What you will do:
Your copy should repeat each record exactly and contain none of the pictures.

Available data:
=== Section Start ===
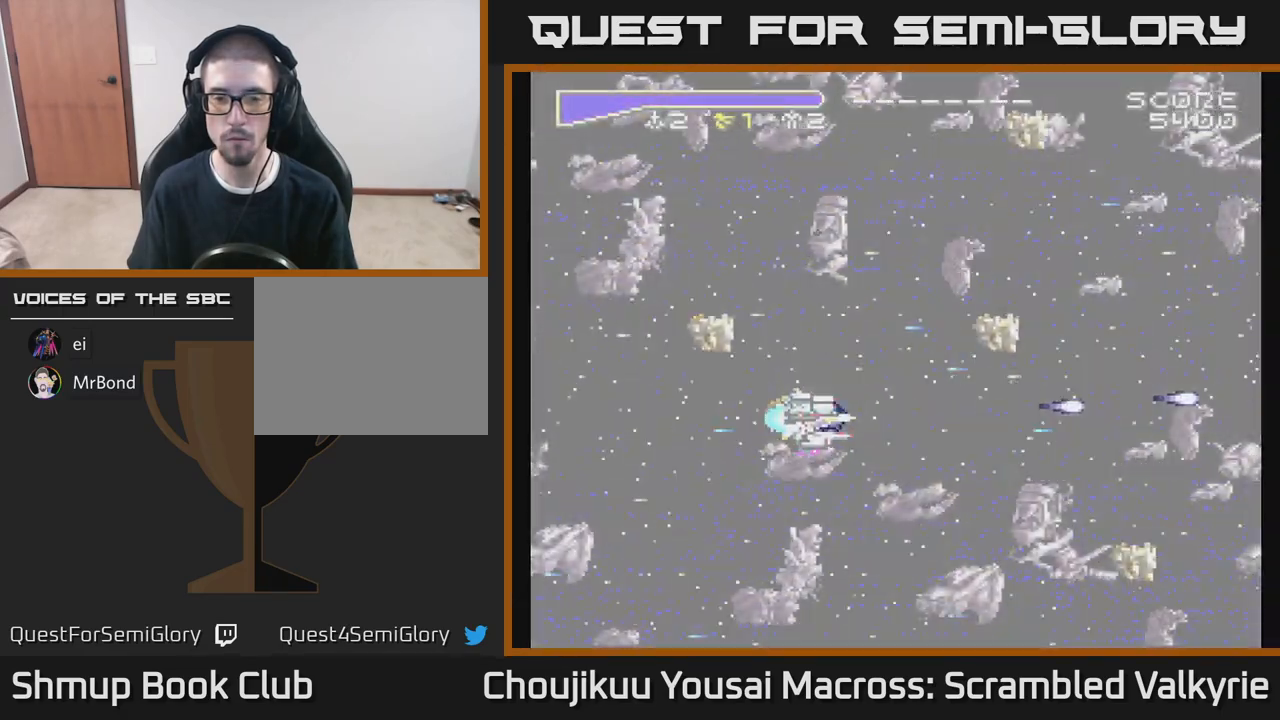
{"buttons": ["A", "DPAD_DOWN", "DPAD_RIGHT"], "events": [[417, "DPAD_RIGHT", "down"]]}
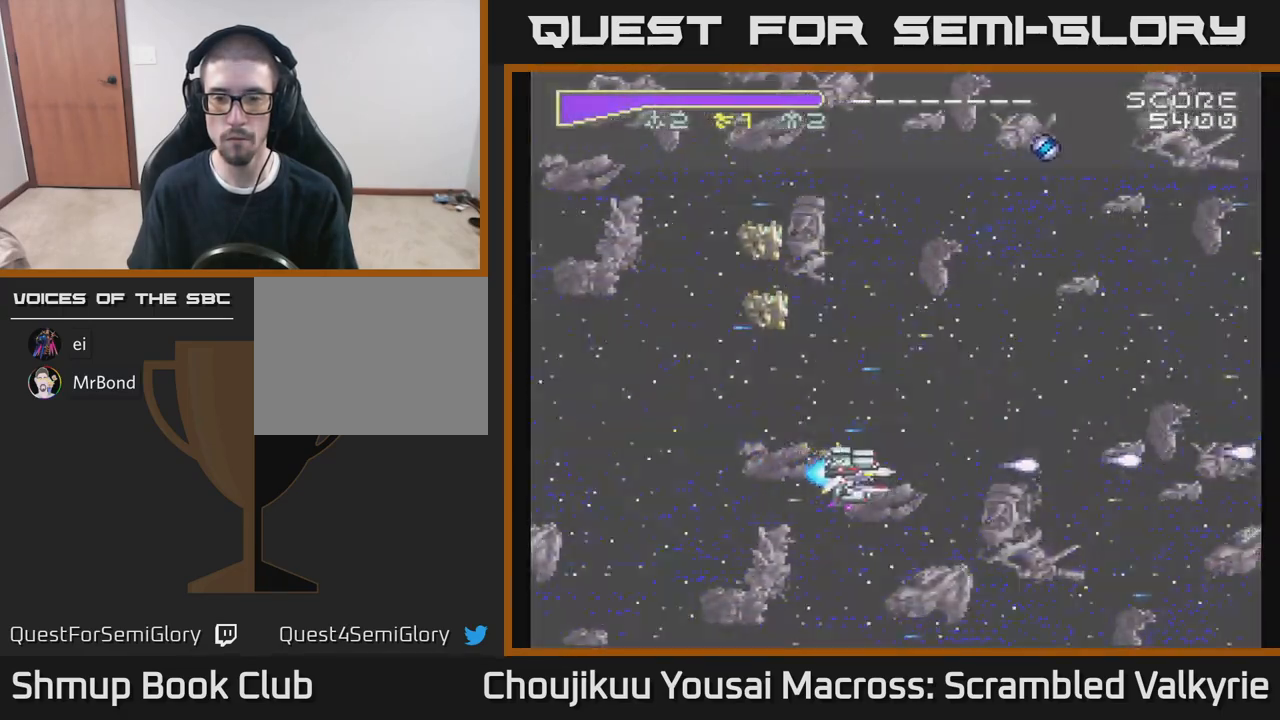
{"buttons": ["A"], "events": [[117, "DPAD_RIGHT", "up"], [200, "DPAD_DOWN", "up"]]}
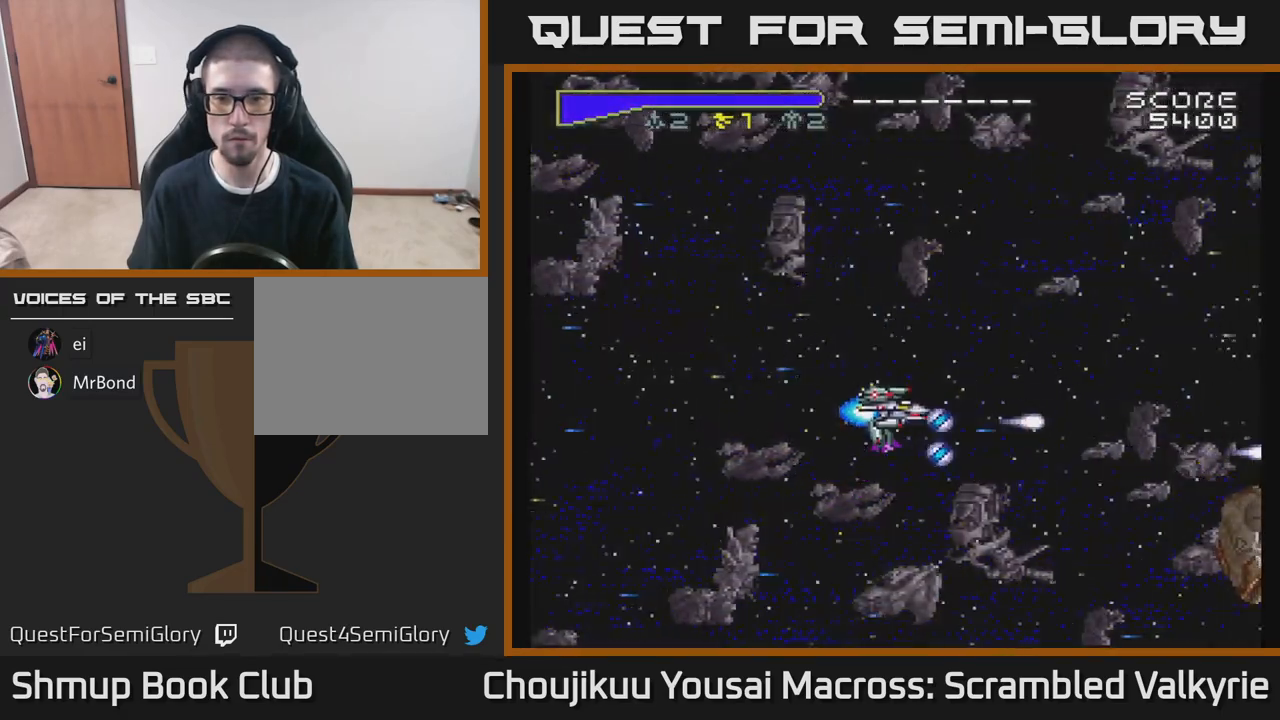
{"buttons": ["A", "DPAD_DOWN", "DPAD_RIGHT"], "events": [[167, "DPAD_DOWN", "down"], [233, "DPAD_RIGHT", "down"]]}
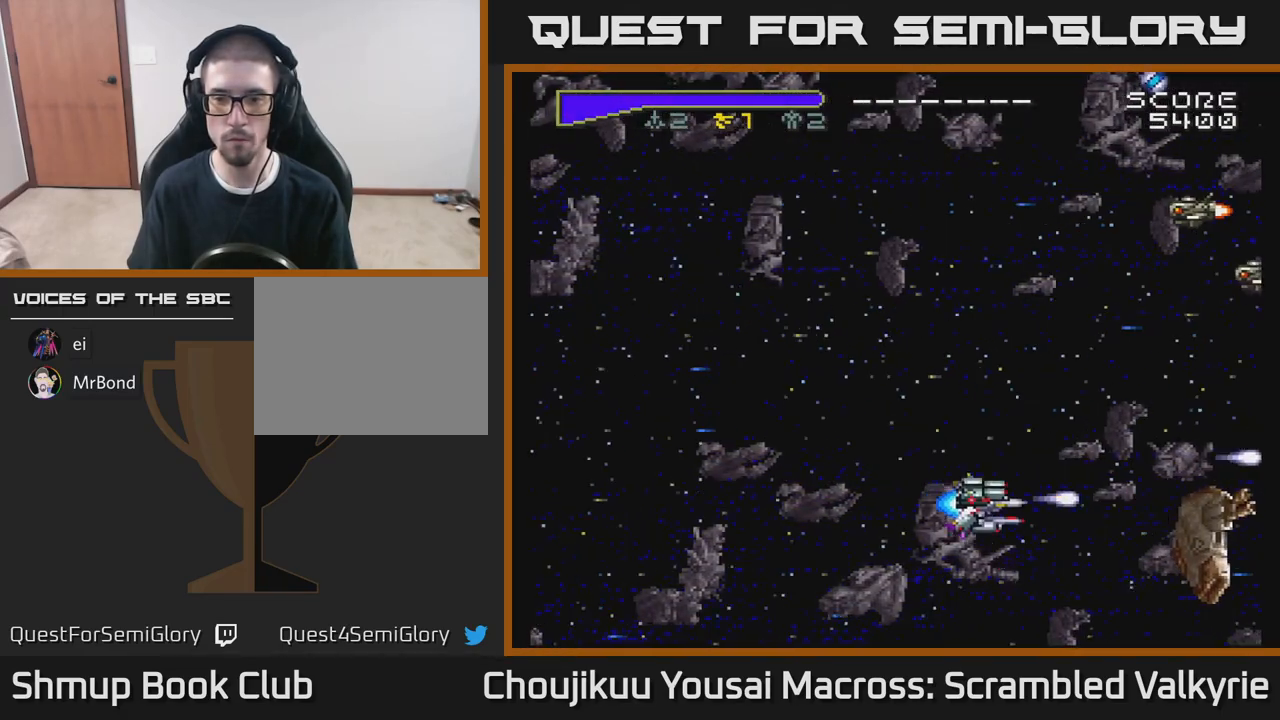
{"buttons": ["A", "DPAD_UP"], "events": [[133, "DPAD_RIGHT", "up"], [167, "DPAD_DOWN", "up"], [200, "DPAD_LEFT", "down"], [267, "DPAD_UP", "down"], [383, "DPAD_LEFT", "up"]]}
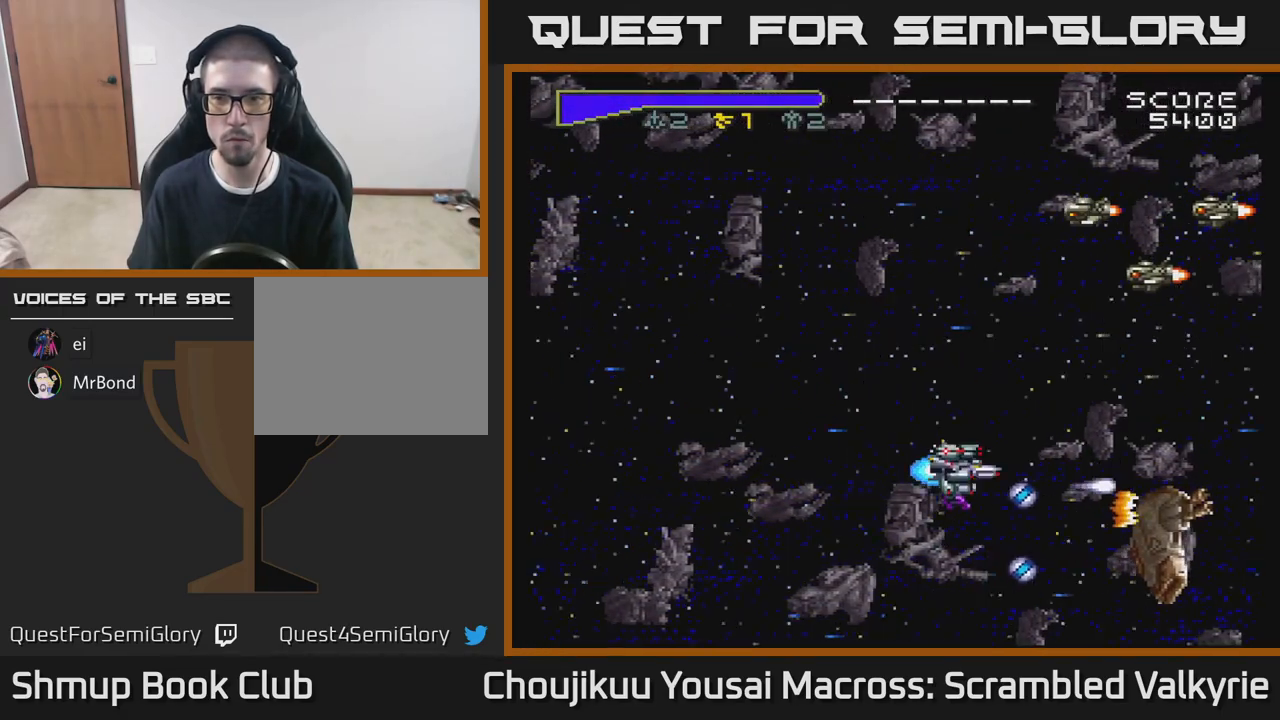
{"buttons": ["A", "DPAD_UP"], "events": [[67, "DPAD_LEFT", "down"], [383, "DPAD_LEFT", "up"]]}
=== Section End ===
Task output:
{"buttons": ["A", "DPAD_DOWN", "DPAD_RIGHT"], "events": [[417, "DPAD_RIGHT", "down"]]}
{"buttons": ["A"], "events": [[117, "DPAD_RIGHT", "up"], [200, "DPAD_DOWN", "up"]]}
{"buttons": ["A", "DPAD_DOWN", "DPAD_RIGHT"], "events": [[167, "DPAD_DOWN", "down"], [233, "DPAD_RIGHT", "down"]]}
{"buttons": ["A", "DPAD_UP"], "events": [[133, "DPAD_RIGHT", "up"], [167, "DPAD_DOWN", "up"], [200, "DPAD_LEFT", "down"], [267, "DPAD_UP", "down"], [383, "DPAD_LEFT", "up"]]}
{"buttons": ["A", "DPAD_UP"], "events": [[67, "DPAD_LEFT", "down"], [383, "DPAD_LEFT", "up"]]}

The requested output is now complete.